Qifan Wang
Publications
MBD: A Model-Based Debiasing Framework Across User, Content, and Model Dimensions
Modern recommendation systems rank candidates by aggregating multiple behavioral signals through a value model. However, many commonly used signals are inherently affected by heterogeneous biases. For example, watch time naturally favors long-form content, loop rate favors short - form content, and comment probability favors videos over images. Such biases introduce two critical issues: (1) value model scores may be systematically misaligned with users' relative preferences - for instance, a seemingly low absolute like probability may represent exceptionally strong interest for a user who rarely engages; and (2) changes in value modeling rules can trigger abrupt and undesirable ecosystem shifts. In this work, we ask a fundamental question: can biased behavioral signals be systematically transformed into unbiased signals, under a user - defined notion of ``unbiasedness'', that are both personalized and adaptive? We propose a general, model-based debiasing (MBD) framework that addresses this challenge by augmenting it with distributional modeling. By conditioning on a flexible subset of features (partial feature set), we explicitly estimate the contextual mean and variance of the engagement distribution for arbitrary cohorts (e.g., specific video lengths or user regions) directly alongside the main prediction.

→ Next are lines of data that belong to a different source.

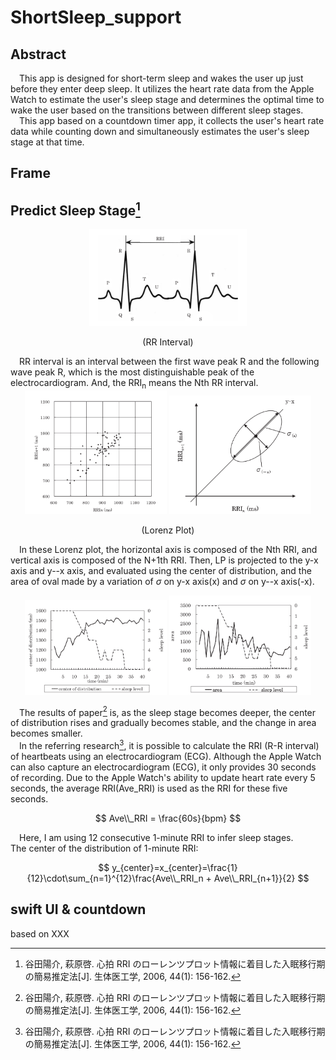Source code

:# ShortSleep_support
## Abstract
&emsp;This app is designed for short-term sleep and wakes the user up just before they enter deep sleep. It utilizes the heart rate data from the Apple Watch to estimate the user's sleep stage and determines the optimal time to wake the user based on the transitions between different sleep stages.    
&emsp;This app based on a countdown timer app, it collects the user's heart rate data while counting down and simultaneously estimates the user's sleep stage at that time.
## Frame

## Predict Sleep Stage[^1]
<div align=center>
  <img src="https://github.com/znlua/ShortSleep_support/blob/main/CircleTimer-main/images/RRI.png" alt="RR Intervial" style="width:50%; height:auto;">
  <p>(RR Interval)</p>
</div>    
&emsp;RR interval is an interval between the first wave peak R and the following wave peak R, which is the most distinguishable peak of the electrocardiogram. And, the RRI<sub>n</sub> means the Nth RR interval.

<div align=center>
  <img src="https://github.com/znlua/ShortSleep_support/blob/main/CircleTimer-main/images//Lorenz_plot.png"
    alt="RR Intervial" style="width:45%; height:auto;"/>
  <img src="https://github.com/znlua/ShortSleep_support/blob/main/CircleTimer-main/images/LZ.png"
    alt="RR Intervial" style="width:45%; height:auto;"/>
    <p>(Lorenz Plot)</p>
</div>

&emsp;In these Lorenz plot, the horizontal axis is composed of the Nth RRI, and vertical axis is composed of the N+1th RRI. Then, LP is projected to the y-x axis and y--x axis, and evaluated using the center of distribution, and the area of oval made by a variation of $\sigma$ on y-x axis(x) and $\sigma$ on y--x axis(-x).   

<div align=center>
  <img src="https://github.com/znlua/ShortSleep_support/blob/main/CircleTimer-main/images/center.png"
    alt="RR Intervial" style="width:45%; height:auto;"/>
  <img src="https://github.com/znlua/ShortSleep_support/blob/main/CircleTimer-main/images/area.png"
    alt="RR Intervial" style="width:45%; height:auto;"/>
</div>

&emsp;The results of paper[^1] is, as the sleep stage becomes deeper, the center of distribution rises and gradually becomes stable, and the change in area becomes smaller.    
&emsp;In the referring research[^1], it is possible to calculate the RRI (R-R interval) of heartbeats using an electrocardiogram (ECG). Although the Apple Watch can also capture an electrocardiogram (ECG), it only provides 30 seconds of recording. Due to the Apple Watch's ability to update heart rate every 5 seconds, the average RRI(Ave\_RRI) is used as the RRI for these five seconds.

$$ Ave\\_RRI = \frac{60s}{bpm} $$

&emsp;Here, I am using 12 consecutive 1-minute RRI to infer sleep stages.    
The center of the distribution of 1-minute RRI:

$$ y_{center}=x_{center}=\frac{1}{12}\cdot\sum_{n=1}^{12}\frac{Ave\\_RRI_n + Ave\\_RRI_{n+1}}{2} $$


## swift UI & countdown
based on XXX

[^1]: 谷田陽介, 萩原啓. 心拍 RRI のローレンツプロット情報に着目した入眠移行期の簡易推定法[J]. 生体医工学, 2006, 44(1): 156-162.
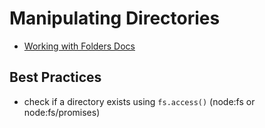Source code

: # Manipulating Directories

- [Working with Folders Docs](https://nodejs.org/en/learn/manipulating-files/working-with-folders-in-nodejs)

## Best Practices

- check if a directory exists using `fs.access()` (node:fs or node:fs/promises)
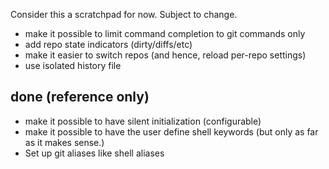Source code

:Consider this a scratchpad for now. Subject to change.

* make it possible to limit command completion to git commands only
* add repo state indicators (dirty/diffs/etc)
* make it easier to switch repos (and hence, reload per-repo settings)
* use isolated history file

done (reference only)
---------------------
* make it possible to have silent initialization (configurable)
* make it possible to have the user define shell keywords (but only as far as it makes sense.)
* Set up git aliases like shell aliases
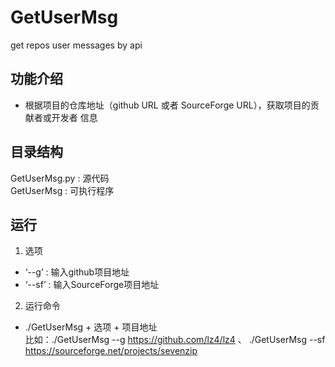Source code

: # GetUserMsg
get repos user messages by api

## 功能介绍
- 根据项目的仓库地址（github URL 或者 SourceForge URL），获取项目的贡献者或开发者 信息

## 目录结构
GetUserMsg.py : 源代码  
GetUserMsg : 可执行程序

## 运行
1. 选项
- ‘--g’ : 输入github项目地址
- ‘--sf’ : 输入SourceForge项目地址
2. 运行命令
- ./GetUserMsg + 选项 + 项目地址   
  比如：./GetUserMsg --g https://github.com/lz4/lz4 、 ./GetUserMsg --sf https://sourceforge.net/projects/sevenzip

This integration allows the framework to convert biased raw signals into unbiased representations, enabling the construction of higher-level, calibrated signals (such as percentiles or z - scores) suitable for the value model. Importantly, the definition of unbiasedness is flexible and controllable, allowing the system to adapt to different personalization objectives and modeling preferences. Crucially, this is implemented as a lightweight, built-in branch of the existing MTML ranking model, requiring no separate serving infrastructure.

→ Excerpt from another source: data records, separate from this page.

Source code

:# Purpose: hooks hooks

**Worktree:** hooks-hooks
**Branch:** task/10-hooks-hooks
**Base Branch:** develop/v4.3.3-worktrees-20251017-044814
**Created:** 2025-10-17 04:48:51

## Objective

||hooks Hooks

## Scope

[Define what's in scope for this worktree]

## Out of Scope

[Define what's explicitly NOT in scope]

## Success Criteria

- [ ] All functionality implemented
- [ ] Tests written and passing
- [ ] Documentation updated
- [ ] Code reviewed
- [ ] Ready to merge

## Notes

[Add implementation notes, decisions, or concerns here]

DARC: Disagreement-Aware Alignment via Risk-Constrained Decoding
Preference-based alignment methods (e.g., RLHF, DPO) typically optimize a single scalar objective, implicitly averaging over heterogeneous human preferences. In practice, systematic annotator and user-group disagreement makes mean-reward maximization brittle and susceptible to proxy over-optimization. We propose **Disagreement-Aware Alignment via Risk-Constrained Decoding (DARC)**, a retraining-free inference-time method that frames response selection as distributionally robust, risk-sensitive decision making. Given multiple preference samples or scalable disagreement proxies, DARC reranks candidates by maximizing a *KL-robust (entropic)* satisfaction objective, and provides simple deployment controls that cap or penalize the corresponding entropic risk premium relative to the mean, enabling explicit risk budgets without retraining. We provide theoretical characterization linking this decoding rule to principled pessimism and KL-based distributionally robust optimization. Experiments on alignment benchmarks show that DARC reduces disagreement and tail risk while maintaining competitive average quality under noisy, heterogeneous feedback.
Rethinking ANN-based Retrieval: Multifaceted Learnable Index for Large-scale Recommendation System
Approximate nearest neighbor (ANN) search is widely used in the retrieval stage of large-scale recommendation systems. In this stage, candidate items are indexed using their learned embedding vectors, and ANN search is executed for each user (or item) query to retrieve a set of relevant items. However, ANN-based retrieval has two key limitations. First, item embeddings and their indices are typically learned in separate stages: indexing is often performed offline after embeddings are trained, which can yield suboptimal retrieval quality-especially for newly created items. Second, although ANN offers sublinear query time, it must still be run for every request, incurring substantial computation cost at industry scale. In this paper, we propose MultiFaceted Learnable Index (MFLI), a scalable, real-time retrieval paradigm that learns multifaceted item embeddings and indices within a unified framework and eliminates ANN search at serving time. Specifically, we construct a multifaceted hierarchical codebook via residual quantization of item embeddings and co-train the codebook with the embeddings. We further introduce an efficient multifaceted indexing structure and mechanisms that support real-time updates. At serving time, the learned hierarchical indices are used directly to identify relevant items, avoiding ANN search altogether. Extensive experiments on real-world data with billions of users show that MFLI improves recall on engagement tasks by up to 11.8\%, cold-content delivery by up to 57.29\%, and semantic relevance by 13.5\% compared with prior state-of-the-art methods. We also deploy MFLI in the system and report online experimental results demonstrating improved engagement, less popularity bias, and higher serving efficiency.